When it was finished and I was dressed, the check written and the receipt pressed between the pages of "The Day of the Locust" (where I found it two years later during a move), I probably said thank you. Almost all women for whom I have advocated have thanked me when it was over. It's odd how this makes you feel when you are there to assist. Often I will want to say, "No, thank you." Thank you for your patience, your nerves, your warmth. Thank you for revealing yourself.
Now and then, a woman will drop an unpolished stone in your lap, a memory or a dream, something she has held against herself warm and private all these years. And now, after you have held her hand and wiped away vomit from her mouth, now as you move the heating pad under her back, she tells you: "You are the only one who knows this happened. I couldn't tell my boyfriend because we're breaking up. None of my friends would approve. Just you." And so you put this responsibility in your pocket and try to carry it safely through whatever voyage it may be on. I have had women tell me of physical abuse, of failed friendships, of dreams unfulfilled. Momentarily I wonder why they have chosen me.

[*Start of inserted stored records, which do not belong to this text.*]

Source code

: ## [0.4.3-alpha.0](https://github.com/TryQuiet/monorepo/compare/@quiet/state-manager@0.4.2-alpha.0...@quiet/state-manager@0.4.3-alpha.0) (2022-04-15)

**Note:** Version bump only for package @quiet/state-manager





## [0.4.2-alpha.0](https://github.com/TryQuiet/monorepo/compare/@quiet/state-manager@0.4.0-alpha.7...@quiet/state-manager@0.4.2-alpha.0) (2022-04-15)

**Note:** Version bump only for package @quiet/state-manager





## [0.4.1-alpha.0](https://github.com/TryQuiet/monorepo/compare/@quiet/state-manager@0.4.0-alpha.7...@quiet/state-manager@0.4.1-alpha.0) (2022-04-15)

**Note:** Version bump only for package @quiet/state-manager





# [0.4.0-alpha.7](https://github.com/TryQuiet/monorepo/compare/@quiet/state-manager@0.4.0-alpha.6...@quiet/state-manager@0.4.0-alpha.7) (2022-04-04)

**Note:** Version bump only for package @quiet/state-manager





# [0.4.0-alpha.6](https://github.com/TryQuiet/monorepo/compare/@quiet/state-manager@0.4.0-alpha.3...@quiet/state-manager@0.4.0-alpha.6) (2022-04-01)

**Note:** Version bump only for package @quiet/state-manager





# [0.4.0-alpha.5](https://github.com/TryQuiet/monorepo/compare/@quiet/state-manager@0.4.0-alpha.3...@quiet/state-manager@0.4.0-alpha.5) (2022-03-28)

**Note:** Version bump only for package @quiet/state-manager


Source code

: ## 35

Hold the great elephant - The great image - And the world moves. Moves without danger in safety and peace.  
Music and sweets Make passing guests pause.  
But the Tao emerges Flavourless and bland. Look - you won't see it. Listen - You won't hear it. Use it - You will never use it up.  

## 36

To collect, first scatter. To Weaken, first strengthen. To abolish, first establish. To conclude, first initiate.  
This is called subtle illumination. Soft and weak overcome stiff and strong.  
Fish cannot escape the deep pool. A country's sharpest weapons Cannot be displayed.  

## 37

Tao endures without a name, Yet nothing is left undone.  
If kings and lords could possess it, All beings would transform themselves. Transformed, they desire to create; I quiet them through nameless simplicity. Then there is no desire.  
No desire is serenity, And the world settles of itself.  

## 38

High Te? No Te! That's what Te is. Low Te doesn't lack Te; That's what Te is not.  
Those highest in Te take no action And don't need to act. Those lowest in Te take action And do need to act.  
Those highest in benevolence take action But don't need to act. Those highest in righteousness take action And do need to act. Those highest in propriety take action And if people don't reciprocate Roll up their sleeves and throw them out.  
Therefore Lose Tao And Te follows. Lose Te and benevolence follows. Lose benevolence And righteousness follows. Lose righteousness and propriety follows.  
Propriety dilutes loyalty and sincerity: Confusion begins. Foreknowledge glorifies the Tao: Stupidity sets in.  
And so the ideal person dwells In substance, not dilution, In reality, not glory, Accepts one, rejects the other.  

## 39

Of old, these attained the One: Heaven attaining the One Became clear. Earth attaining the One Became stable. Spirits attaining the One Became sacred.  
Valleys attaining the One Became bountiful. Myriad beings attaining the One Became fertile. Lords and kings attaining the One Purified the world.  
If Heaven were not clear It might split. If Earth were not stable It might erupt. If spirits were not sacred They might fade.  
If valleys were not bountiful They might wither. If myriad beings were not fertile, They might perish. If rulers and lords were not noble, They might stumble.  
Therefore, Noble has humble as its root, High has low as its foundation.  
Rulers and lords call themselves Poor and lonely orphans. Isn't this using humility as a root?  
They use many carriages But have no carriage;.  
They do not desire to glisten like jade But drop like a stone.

I hope that it is not because there is no one else, though, sadly, I think this is usually the case. I must take care. I must try to remember.

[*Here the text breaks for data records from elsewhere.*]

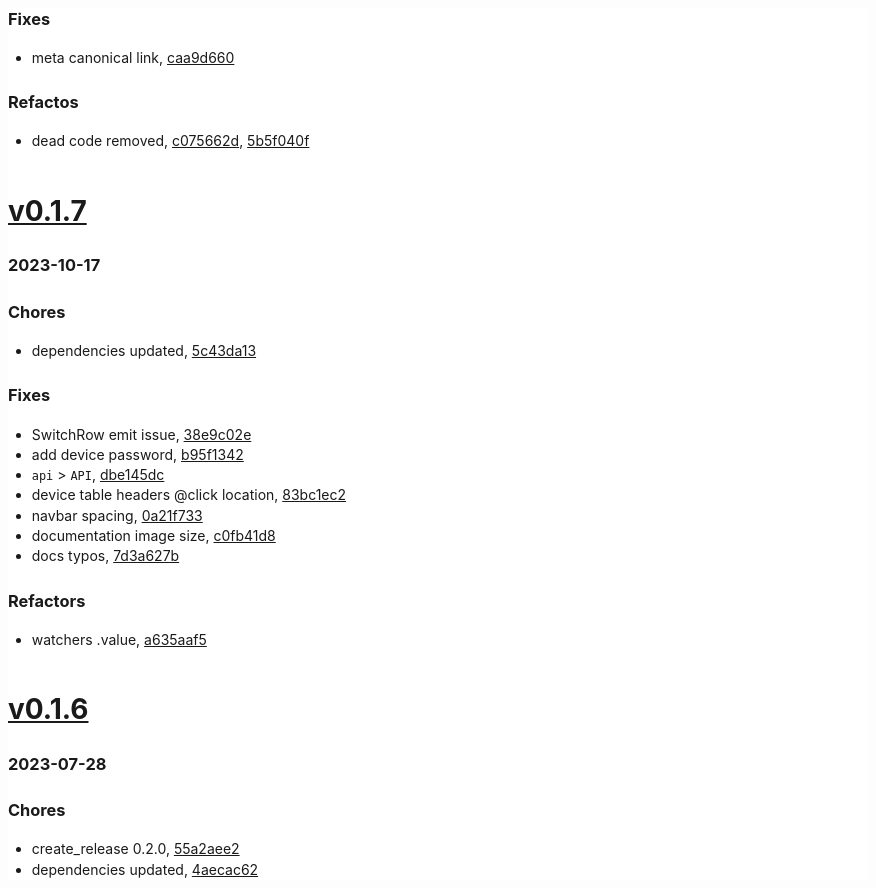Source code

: ### Fixes
+ meta canonical link, [caa9d660](https://github.com/mrjackwills/staticpi_vue/commit/caa9d660731b4c7b80fde4124eb1fa5414f35425)

### Refactos
+ dead code removed, [c075662d](https://github.com/mrjackwills/staticpi_vue/commit/c075662d6d1aba295b25d6d1c5664b9e8655b55f), [5b5f040f](https://github.com/mrjackwills/staticpi_vue/commit/5b5f040f022baecc3788b339728c08a684091c9e)

# <a href='https://github.com/mrjackwills/staticpi_vue/releases/tag/v0.1.7'>v0.1.7</a>
### 2023-10-17

### Chores
+ dependencies updated, [5c43da13](https://github.com/mrjackwills/staticpi_vue/commit/5c43da13c556f52ce92be4b81bdd538296268ac4)

### Fixes
+ SwitchRow emit issue, [38e9c02e](https://github.com/mrjackwills/staticpi_vue/commit/38e9c02e883632d66a49813bf7e83f0d570ef109)
+ add device password, [b95f1342](https://github.com/mrjackwills/staticpi_vue/commit/b95f13426ba88ce8f413fe4e7cd009732db78514)
+ `api` > `API`, [dbe145dc](https://github.com/mrjackwills/staticpi_vue/commit/dbe145dcf9e2c6b01d37653acde1ad5003ac5b26)
+ device table headers @click location, [83bc1ec2](https://github.com/mrjackwills/staticpi_vue/commit/83bc1ec266d2c492987368269fef05db78de20bd)
+ navbar spacing, [0a21f733](https://github.com/mrjackwills/staticpi_vue/commit/0a21f733b863ecab526364d46bbafcc199f74968)
+ documentation image size, [c0fb41d8](https://github.com/mrjackwills/staticpi_vue/commit/c0fb41d896740154e55decdcbc2c342d0cc88288)
+ docs typos, [7d3a627b](https://github.com/mrjackwills/staticpi_vue/commit/7d3a627b8c8bf85549ac9a613d38beb4ae4eb932)

### Refactors
+ watchers .value, [a635aaf5](https://github.com/mrjackwills/staticpi_vue/commit/a635aaf5444c7ac801dd8c5989306de0f907df1f)

# <a href='https://github.com/mrjackwills/staticpi_vue/releases/tag/v0.1.6'>v0.1.6</a>
### 2023-07-28

### Chores
+ create_release 0.2.0, [55a2aee2](https://github.com/mrjackwills/staticpi_vue/commit/55a2aee267472c67acc982fc824c19a623d09fc8)
+ dependencies updated, [4aecac62](https://github.com/mrjackwills/staticpi_vue/commit/4aecac6275c0665feb65c4a40a3ce6976fe8ee98)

At parties I hesitate to talk to unknown women, checking for any sign of familiarity. I fear someone pausing and squinting her eyes at me: "Don't I know you?" I have been around so many abortions that it seems to me that almost every woman has had one. It is not shameful; it is something that happens. Have sex, get pregnant -- simple equation. For a woman to get through her entire life without a single unwanted pregnancy demonstrates an amazing degree of self-respect, foresight and emotional health to which few of us are privy. An abortion seems to signal for many women that something is askew, that we need to make changes. This chance for alterations, the prevention of more serious ills, has always been for me the most formidable element of abortion.
But other people don't immediately see it this way. I have spoken to some of my closest friends about their abortions. Even with me, whom they know to be caring about the subject, their tones are hushed, the pauses long. This is wrong. You are weak. These sentiments are common and firmly intact, no matter what a woman's politics are. It is hard to shake them away and to replace them with visions of prevention, future and hope. Yes, these friends always include some positive outcomes in their accounts. Needed changes were made. They learned that only they can care for themselves. They gained respect for the power of their bodies. But these are afterthoughts to a story that is scattered with self-blame and guilt.

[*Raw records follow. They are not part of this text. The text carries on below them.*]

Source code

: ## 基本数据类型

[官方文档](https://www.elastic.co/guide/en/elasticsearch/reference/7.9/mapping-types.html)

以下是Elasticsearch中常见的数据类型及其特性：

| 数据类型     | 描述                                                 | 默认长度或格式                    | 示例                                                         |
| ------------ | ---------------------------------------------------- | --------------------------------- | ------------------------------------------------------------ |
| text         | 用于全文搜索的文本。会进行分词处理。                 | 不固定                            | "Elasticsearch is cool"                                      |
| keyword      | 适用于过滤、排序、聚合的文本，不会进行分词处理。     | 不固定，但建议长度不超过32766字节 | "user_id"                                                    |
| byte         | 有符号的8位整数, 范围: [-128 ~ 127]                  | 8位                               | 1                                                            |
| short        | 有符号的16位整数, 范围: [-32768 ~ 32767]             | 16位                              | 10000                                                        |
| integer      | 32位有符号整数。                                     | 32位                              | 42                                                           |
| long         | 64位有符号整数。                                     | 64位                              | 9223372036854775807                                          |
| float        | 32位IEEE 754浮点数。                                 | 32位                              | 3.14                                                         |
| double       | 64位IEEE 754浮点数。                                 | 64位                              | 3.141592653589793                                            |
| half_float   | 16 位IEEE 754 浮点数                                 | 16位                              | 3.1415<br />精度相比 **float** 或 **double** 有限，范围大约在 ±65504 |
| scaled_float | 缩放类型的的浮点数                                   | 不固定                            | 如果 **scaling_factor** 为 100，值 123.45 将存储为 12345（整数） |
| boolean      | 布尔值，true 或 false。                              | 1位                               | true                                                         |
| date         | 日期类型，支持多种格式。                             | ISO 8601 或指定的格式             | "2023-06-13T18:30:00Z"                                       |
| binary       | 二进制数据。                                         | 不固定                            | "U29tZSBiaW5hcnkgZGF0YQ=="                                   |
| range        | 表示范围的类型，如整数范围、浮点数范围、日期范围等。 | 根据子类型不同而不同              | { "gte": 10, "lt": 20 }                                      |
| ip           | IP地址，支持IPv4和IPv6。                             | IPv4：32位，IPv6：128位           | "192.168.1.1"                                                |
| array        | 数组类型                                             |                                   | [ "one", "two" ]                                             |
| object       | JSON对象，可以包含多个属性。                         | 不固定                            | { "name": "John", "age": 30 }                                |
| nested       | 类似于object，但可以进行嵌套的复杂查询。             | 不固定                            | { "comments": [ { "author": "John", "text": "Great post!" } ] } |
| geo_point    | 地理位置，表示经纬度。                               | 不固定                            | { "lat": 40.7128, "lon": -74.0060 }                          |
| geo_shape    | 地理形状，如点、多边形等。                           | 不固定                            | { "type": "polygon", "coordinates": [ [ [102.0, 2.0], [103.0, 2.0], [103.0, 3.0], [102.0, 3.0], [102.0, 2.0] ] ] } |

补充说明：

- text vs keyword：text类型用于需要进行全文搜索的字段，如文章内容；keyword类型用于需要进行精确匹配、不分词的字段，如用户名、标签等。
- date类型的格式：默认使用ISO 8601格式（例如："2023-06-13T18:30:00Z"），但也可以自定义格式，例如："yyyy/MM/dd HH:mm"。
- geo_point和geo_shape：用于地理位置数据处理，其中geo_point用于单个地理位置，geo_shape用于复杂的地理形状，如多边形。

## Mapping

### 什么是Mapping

Recently, I was sitting in traffic in a suburb far from the clinic. A woman crossed right in front of me. Where had I seen her? She was wearing a Denny's restaurant uniform, and I recalled a particular woman and her boyfriend for whom I had advocated. They had impressed me with the unity and tenderness with which they approached the abortion. It was indeed her, looking happy and confident, totally unaware that someone who had been intimately involved in an hour of her life sat just feet away, watching her cross safely.
I could have sat next to the woman who had advocated for me in a restaurant or on a plane. Without doubt I have been on the same bus or in the same movie theater as some of the women for whom I've cared. Our paths cross gently, without our knowing. We help and we receive help in return. Perhaps I will see Jadine again. I would remember her face, I think.